The practice of meeting together on the first day of the week for the celebration of the Eucharistic Sacrifice is indicated in Acts, xx 7; I Cor., xvi, 2; in Apoc., i, 10, it is called the Lord's day. In the Didache (xiv) the injunction is given: "On the Lord's Day come together and break bread. And give thanks (offer the Eucharist), after confessing your sins that your sacrifice may be pure". St. Ignatius (Ep. ad Magnes. ix) speaks of Christians as "no longer observing the Sabbath, but living in the observance of the Lord's Day, on which also Our Life rose again". In the Epistle of Barnabas (xv) we read: "Wherefore, also, we keep the eight day (i. e. the first of the week) with joyfulness, the day also on which Jesus rose again from the dead".

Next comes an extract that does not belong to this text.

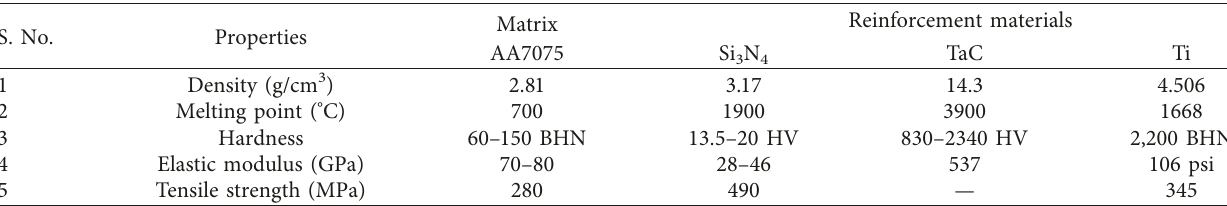
Table 2: Properties of matrix and reinforcing phase.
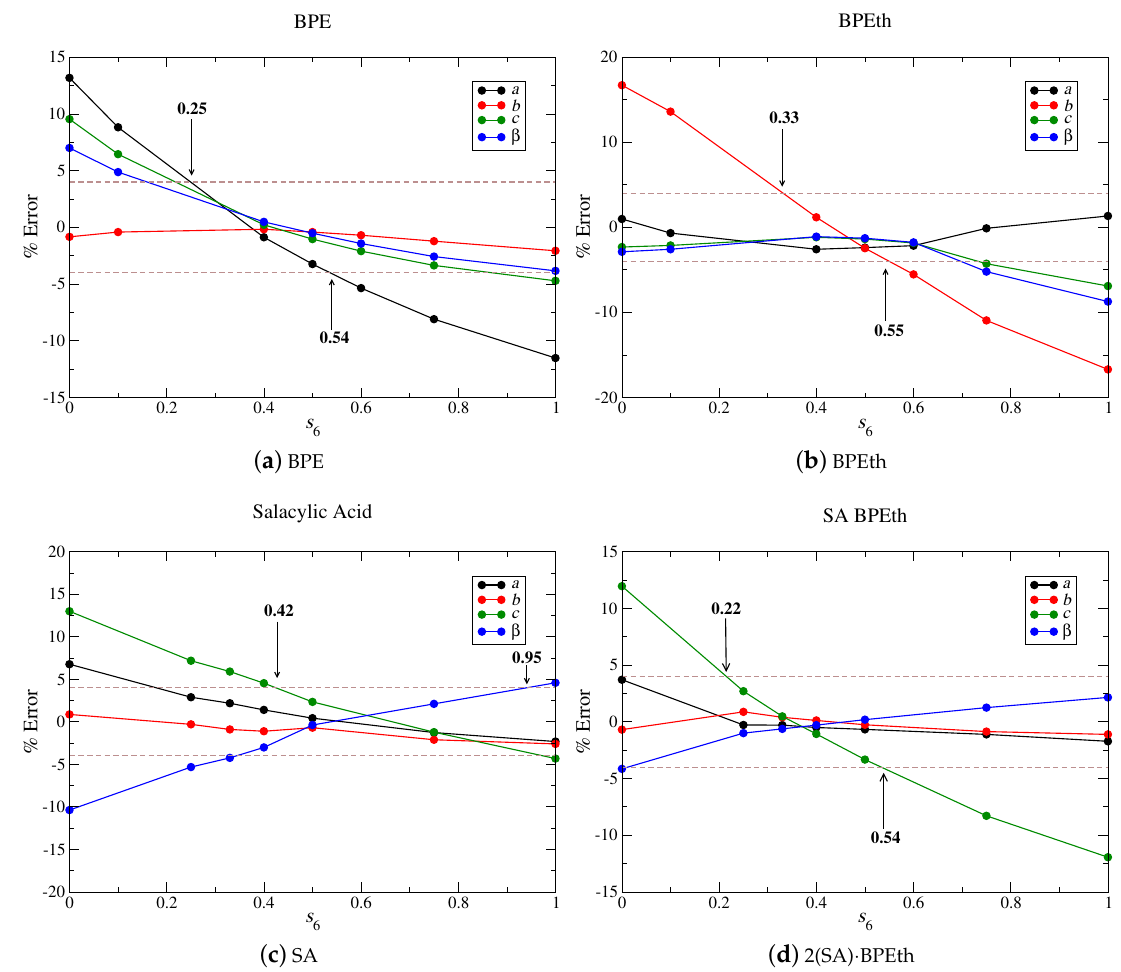
Figure 14. For co-crystal components ( a ) BPE; ( b ) BPEth; and ( c ) SA, we vary s 6 from 0 to 1 to determine how DFT-D computed lattice parameters a , b , c , and β will be affected when compared to experimentally determined lattice parameters. The same tests for co-crystal 2(SA) · BPEth yield a similar range of s 6 in which lattice constant underestimation may be minimized. Brown dashed lines denote ± 4% error with respect to experimentally determined lattice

St. Justin is the first Christian writer to call the day Sunday (I Apol., lxvii) in the celebrated passage in which he describes the worship offered by the early Christians on that day to God. The fact that they came together and offered public worship on Sunday necessitated a certain rest from work on that day. However, Tertullian (202) is the first writer who expressly mentions the Sunday rest: "We, however (just as tradition has taught us), on the day of the Lord's Resurrection ought to guard not only against kneeling, but every posture and office of solicitude, deferring even our businesses lest we give any place to the devil" ("De orat.", xxiii; cf. "Ad nation.", I, xiii; "Apolog.", xvi).